Instrução 1: Resuma em duas frases o texto sobre as filmagens de “O Judoka”.

Posted in Cinema with tags , , , , , , , , , , , , on junho 5, 2012 by canibuk

Resolvi resgatar uma matéria antiga sobre o filme “O Judoka” (1973, 90 min.), de Marcelo Ramos Motta, que foi originalmente publicada na revista “O Judoka número 35” de fevereiro de 1972 (EBAL Editora). Como arranjar informações sobre filmes brasileiros sempre é uma tarefa meio ingrata, espero que o resgate desta matéria ajude alguns pesquisadores. Claro que como é uma “matéria” de jornalista “enche lingüiça” que nem assinou o que escreveu, poucas informações relevantes são fornecidas. Nossa imprensa é uma piada desde sempre.

O FILME DA ONDA

Durante a filmagem de várias cenas do filme “O Judoka”, de Marcelo Ramos Motta, muita gente andou apanhando de verdade. É que para fazer um filme deste gênero, com muita luta, é necessário uma boa dose de realismo; fingir que apanha não convence ninguém. Às vezes, as cenas são repetidas duas, três, dez, doze, quinze, ou mais vezes, até que tudo esteja perfeito, como manda o roteiro.

O professor Amauri Guarilha, faixa-preta de jiu-jitsu, pesando sessenta e poucos quilos, teve que enfrentar o lutador de catch Banzo, um gigante negro com cerca de cento e cinqüenta quilos de músculos. Essa tomada foi feita aqui mesmo, no terraço desta Editora (nota do Canibuk: O jornalista está se referindo a editora EBAL), numa noite de muito calor. Ambos suavam de ter que ser empoados a todo instante pela maquiladora, para que o brilho do suor não prejudicasse a cena, ou atrapalhasse as pegadas de mão dos lutadores. De repente, o lutador de catch segurou o lutador de jiu-jitsu, levantou-o sobre a cabeça e atirou-o no ar. Para quem assistiu os trabalhos, o realismo da luta deu até aquele friozinho na barriga. O artista descreveu uma pirueta e mergulhou de costas, de cabeça para baixo. Era de esperar que Guarilha sofresse sérias fraturas, arremessado deste jeito. Mas a “vítima” bateu no chão duro de lajotas de concreto como se fosse um colchão de plumas. Não foi truque, não, apenas uma técnica sensacional. Guarilha levantou-se de um salto, sacudiu a poeira com naturalidade, e já estava pronto para a cena seguinte.

MARCELO EXIGE AUTENTICIDADE

Marcelo Ramos Motta é isso, um produtor “boa praça”, tranqüilo, delicado e gentil. Quase nunca perde a paciência, e se o faz a zanga não dura mais que alguns segundos. Mas nem por isso deixa de ser exigente e rigoroso nas horas de trabalho. Paga jantar para a equipe, brinca com todos, mas quer realismo; nada de simulações infantis. Artista tem que sofrer. Ele acha que um filme deve dar ao espectador emoções autênticas, sem exageros, mas em doses exatas.

Dados exibidos:
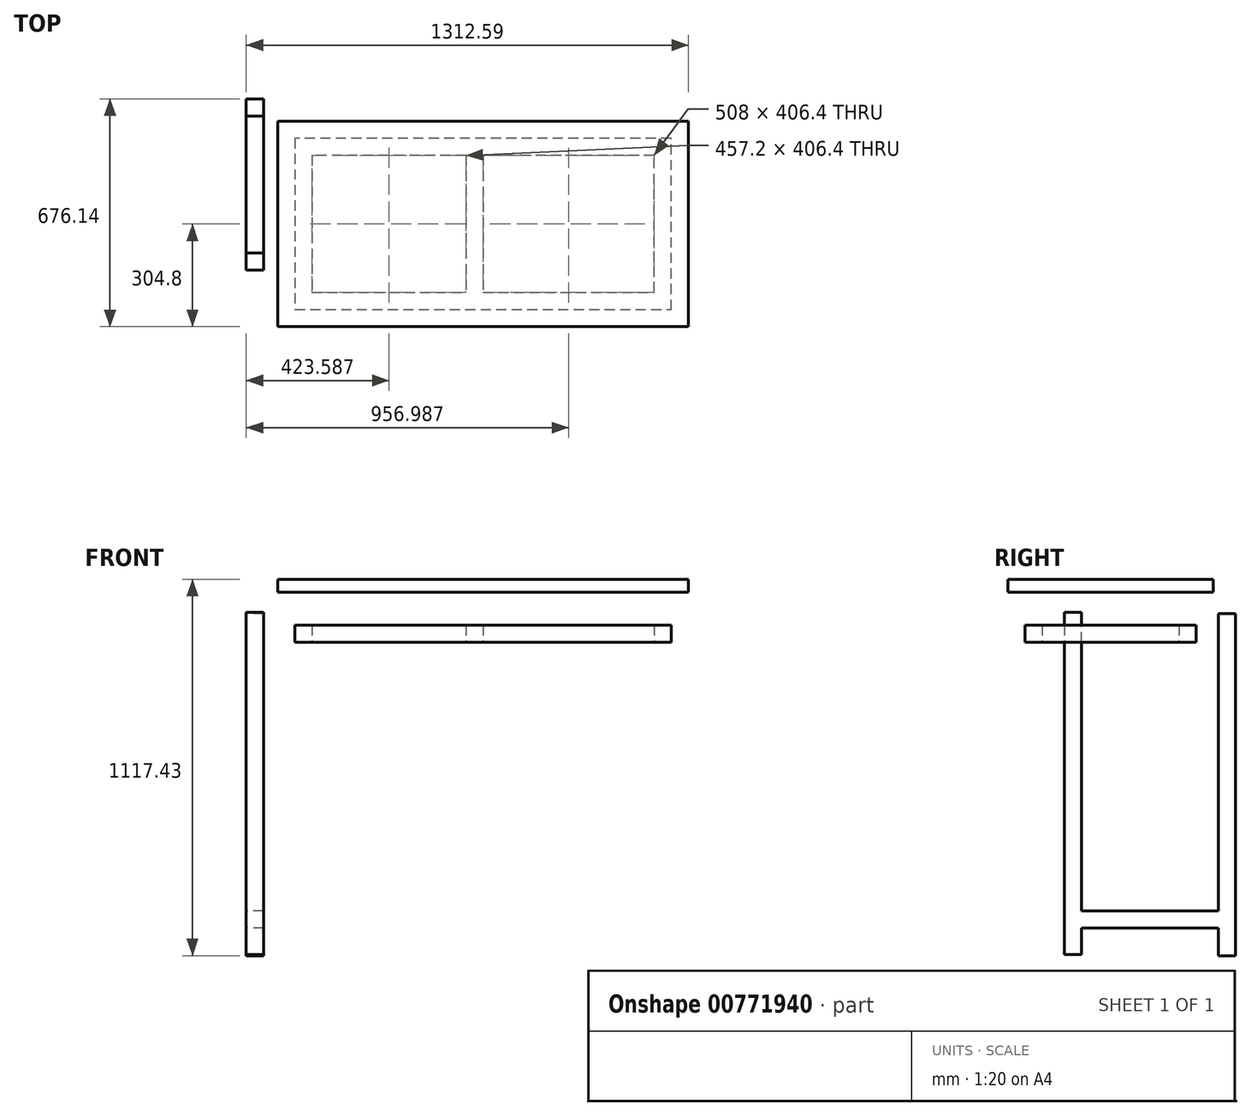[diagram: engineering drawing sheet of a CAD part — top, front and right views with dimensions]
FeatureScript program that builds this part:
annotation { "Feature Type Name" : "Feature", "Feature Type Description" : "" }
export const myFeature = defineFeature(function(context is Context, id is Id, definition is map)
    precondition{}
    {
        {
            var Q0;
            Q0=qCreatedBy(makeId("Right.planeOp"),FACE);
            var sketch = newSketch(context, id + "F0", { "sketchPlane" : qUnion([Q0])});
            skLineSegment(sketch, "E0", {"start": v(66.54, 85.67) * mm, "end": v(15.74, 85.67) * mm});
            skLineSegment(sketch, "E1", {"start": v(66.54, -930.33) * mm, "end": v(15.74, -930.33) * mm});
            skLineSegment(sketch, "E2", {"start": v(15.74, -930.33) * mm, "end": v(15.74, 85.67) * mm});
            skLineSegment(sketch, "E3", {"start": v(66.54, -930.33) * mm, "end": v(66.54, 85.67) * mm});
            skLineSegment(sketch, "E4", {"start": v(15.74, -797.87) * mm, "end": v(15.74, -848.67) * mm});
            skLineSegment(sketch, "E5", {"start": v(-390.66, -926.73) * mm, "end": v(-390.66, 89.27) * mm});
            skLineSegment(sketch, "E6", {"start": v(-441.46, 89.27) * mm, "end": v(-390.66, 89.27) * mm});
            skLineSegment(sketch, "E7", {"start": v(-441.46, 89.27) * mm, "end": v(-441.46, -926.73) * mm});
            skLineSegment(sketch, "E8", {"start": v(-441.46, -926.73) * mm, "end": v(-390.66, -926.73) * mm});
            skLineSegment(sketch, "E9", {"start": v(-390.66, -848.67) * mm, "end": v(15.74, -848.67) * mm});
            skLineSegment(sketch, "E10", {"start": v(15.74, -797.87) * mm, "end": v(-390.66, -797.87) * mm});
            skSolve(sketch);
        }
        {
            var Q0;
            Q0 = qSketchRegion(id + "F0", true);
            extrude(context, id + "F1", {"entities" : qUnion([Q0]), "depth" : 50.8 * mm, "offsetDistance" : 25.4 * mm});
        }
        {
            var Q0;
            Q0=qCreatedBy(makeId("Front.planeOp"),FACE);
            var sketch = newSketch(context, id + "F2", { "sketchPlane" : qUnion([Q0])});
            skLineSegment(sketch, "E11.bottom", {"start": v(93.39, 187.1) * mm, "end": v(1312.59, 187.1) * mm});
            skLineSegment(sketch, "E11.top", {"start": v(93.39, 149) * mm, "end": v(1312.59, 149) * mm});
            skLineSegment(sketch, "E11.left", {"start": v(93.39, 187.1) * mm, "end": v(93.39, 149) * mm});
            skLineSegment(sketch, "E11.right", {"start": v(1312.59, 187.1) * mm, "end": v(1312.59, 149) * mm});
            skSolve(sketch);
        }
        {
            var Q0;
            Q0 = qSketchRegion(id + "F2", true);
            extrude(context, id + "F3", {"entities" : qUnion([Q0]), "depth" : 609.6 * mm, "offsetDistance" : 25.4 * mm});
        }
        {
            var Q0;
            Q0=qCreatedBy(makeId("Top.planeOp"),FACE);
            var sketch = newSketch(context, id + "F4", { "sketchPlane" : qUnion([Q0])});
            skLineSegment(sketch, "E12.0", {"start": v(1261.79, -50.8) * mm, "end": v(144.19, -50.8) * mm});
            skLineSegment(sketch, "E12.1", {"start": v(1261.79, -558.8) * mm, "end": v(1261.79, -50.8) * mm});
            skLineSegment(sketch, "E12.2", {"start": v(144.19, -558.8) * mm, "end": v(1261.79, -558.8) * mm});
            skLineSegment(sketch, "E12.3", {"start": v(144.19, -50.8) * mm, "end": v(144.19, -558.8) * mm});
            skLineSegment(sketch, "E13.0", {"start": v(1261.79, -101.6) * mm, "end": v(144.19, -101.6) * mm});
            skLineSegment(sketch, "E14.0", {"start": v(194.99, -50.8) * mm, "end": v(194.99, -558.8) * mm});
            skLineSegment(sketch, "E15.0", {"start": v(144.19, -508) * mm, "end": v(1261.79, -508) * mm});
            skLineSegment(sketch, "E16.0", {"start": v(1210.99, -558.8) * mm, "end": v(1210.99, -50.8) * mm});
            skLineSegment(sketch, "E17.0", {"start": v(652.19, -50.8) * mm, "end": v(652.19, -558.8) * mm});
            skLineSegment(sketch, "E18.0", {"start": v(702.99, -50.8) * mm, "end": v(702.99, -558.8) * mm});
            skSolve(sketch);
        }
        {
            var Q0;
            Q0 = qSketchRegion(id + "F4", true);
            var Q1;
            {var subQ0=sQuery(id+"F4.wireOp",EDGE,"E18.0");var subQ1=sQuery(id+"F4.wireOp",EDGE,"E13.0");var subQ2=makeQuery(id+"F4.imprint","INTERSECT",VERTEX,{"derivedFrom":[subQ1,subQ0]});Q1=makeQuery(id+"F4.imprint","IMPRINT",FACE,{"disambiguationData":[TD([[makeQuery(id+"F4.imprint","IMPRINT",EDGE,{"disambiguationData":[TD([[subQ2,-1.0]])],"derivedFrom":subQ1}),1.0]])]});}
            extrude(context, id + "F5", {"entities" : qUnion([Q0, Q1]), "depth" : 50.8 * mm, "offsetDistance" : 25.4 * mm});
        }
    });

==

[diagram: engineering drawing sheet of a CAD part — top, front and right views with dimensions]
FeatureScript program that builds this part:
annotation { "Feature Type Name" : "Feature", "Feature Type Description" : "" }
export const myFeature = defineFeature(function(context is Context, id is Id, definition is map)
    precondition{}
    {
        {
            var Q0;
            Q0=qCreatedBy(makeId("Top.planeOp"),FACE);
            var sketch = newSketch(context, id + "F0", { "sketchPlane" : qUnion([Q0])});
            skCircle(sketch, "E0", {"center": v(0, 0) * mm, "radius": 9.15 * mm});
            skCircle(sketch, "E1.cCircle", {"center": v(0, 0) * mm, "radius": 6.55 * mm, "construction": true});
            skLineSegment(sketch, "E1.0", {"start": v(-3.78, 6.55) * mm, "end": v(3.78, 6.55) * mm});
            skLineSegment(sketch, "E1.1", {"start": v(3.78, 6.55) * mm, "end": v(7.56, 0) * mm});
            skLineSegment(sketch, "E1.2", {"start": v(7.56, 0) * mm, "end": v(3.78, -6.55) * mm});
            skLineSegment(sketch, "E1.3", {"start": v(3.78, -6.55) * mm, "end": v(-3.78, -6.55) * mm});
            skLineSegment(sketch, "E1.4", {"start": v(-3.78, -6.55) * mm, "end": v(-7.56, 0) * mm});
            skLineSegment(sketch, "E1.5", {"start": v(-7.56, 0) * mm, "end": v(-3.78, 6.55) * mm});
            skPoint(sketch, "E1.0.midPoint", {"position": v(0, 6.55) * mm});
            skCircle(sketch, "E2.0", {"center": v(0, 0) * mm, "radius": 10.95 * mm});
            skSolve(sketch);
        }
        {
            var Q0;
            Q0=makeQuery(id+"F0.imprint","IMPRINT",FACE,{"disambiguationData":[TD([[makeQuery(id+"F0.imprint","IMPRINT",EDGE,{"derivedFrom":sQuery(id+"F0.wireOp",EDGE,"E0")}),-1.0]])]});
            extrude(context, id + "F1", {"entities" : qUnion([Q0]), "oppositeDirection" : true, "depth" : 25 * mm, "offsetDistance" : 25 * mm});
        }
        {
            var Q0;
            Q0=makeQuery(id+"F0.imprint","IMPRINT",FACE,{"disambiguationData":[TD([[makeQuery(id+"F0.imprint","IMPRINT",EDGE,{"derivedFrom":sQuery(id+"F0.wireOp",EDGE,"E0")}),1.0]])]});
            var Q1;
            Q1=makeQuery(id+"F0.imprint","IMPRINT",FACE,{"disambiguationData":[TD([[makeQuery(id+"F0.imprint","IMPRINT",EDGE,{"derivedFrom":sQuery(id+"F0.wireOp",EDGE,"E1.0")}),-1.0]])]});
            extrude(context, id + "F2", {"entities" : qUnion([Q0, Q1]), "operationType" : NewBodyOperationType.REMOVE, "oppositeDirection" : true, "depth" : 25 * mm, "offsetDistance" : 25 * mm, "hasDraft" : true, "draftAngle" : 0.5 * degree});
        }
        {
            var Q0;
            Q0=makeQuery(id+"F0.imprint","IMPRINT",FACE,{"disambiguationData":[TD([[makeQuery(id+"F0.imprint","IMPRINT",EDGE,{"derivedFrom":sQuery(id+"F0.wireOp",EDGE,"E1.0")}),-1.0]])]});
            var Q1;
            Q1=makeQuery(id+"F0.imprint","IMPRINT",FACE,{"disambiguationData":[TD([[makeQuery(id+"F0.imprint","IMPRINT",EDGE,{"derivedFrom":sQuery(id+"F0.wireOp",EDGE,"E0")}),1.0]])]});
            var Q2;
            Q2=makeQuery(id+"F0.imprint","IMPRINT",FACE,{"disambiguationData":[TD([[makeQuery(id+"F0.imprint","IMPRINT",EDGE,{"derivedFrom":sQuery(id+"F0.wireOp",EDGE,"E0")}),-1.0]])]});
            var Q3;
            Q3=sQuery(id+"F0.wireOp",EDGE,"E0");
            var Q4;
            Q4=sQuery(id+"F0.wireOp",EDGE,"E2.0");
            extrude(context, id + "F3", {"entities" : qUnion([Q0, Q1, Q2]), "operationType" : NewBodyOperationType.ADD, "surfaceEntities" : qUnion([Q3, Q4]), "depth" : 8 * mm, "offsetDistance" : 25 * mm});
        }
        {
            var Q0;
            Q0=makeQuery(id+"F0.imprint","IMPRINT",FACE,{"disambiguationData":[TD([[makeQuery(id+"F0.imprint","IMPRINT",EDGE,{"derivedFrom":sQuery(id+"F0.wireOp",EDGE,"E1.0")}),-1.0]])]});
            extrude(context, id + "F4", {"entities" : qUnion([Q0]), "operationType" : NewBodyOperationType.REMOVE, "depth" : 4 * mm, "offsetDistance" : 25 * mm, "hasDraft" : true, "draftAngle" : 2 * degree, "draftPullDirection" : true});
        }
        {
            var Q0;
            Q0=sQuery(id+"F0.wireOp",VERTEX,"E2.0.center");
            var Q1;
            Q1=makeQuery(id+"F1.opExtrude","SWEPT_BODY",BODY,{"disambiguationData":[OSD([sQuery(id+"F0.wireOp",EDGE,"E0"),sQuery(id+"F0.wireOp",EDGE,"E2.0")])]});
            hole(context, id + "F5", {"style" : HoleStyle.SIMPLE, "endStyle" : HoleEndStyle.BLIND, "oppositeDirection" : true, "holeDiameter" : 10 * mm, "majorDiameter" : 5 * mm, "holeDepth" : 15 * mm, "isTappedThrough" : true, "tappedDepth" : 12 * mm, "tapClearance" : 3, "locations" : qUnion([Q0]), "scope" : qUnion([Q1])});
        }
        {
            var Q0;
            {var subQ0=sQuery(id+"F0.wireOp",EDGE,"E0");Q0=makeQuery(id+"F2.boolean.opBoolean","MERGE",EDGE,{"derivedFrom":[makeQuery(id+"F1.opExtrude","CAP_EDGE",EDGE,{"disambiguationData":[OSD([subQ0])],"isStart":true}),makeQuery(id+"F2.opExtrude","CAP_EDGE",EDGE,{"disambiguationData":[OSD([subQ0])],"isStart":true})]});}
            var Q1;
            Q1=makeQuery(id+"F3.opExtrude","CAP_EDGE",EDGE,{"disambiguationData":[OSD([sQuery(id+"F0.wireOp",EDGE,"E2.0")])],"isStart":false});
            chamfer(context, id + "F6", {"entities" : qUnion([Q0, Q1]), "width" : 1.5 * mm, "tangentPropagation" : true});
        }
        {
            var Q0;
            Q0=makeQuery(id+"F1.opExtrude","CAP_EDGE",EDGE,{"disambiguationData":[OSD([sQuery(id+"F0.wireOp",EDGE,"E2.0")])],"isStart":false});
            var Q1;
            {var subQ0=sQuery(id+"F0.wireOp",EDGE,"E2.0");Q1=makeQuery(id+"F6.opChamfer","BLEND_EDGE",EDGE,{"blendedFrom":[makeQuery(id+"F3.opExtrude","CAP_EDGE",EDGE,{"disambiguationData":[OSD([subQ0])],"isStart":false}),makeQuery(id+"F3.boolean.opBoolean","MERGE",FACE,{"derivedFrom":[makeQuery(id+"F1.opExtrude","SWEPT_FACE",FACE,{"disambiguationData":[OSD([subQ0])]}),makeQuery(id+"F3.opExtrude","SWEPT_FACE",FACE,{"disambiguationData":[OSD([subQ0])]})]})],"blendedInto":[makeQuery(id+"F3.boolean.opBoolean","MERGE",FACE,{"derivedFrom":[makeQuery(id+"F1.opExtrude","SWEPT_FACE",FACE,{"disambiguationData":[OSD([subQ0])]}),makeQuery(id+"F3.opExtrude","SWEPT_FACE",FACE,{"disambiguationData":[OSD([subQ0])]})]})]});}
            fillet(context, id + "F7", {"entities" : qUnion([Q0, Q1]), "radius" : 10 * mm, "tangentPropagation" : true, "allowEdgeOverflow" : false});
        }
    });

Instrução 2: Identifique todas as linhas dos registros que contêm a palavra "hasDraft", diferenciando maiúsculas de minúsculas.

Resposta correta 1: Durante as filmagens de “O Judoka”, de Marcelo Ramos Motta, muita gente apanhou de verdade, como o professor Amauri Guarilha, que foi atirado no ar pelo lutador de catch Banzo, caiu sobre lajotas de concreto e levantou-se pronto para a cena seguinte. Motta é descrito como um produtor tranquilo e gentil, mas exigente e rigoroso no trabalho, que quer realismo e emoções autênticas para o espectador.

Resposta correta 2:
            extrude(context, id + "F2", {"entities" : qUnion([Q0, Q1]), "operationType" : NewBodyOperationType.REMOVE, "oppositeDirection" : true, "depth" : 25 * mm, "offsetDistance" : 25 * mm, "hasDraft" : true, "draftAngle" : 0.5 * degree});
            extrude(context, id + "F4", {"entities" : qUnion([Q0]), "operationType" : NewBodyOperationType.REMOVE, "depth" : 4 * mm, "offsetDistance" : 25 * mm, "hasDraft" : true, "draftAngle" : 2 * degree, "draftPullDirection" : true});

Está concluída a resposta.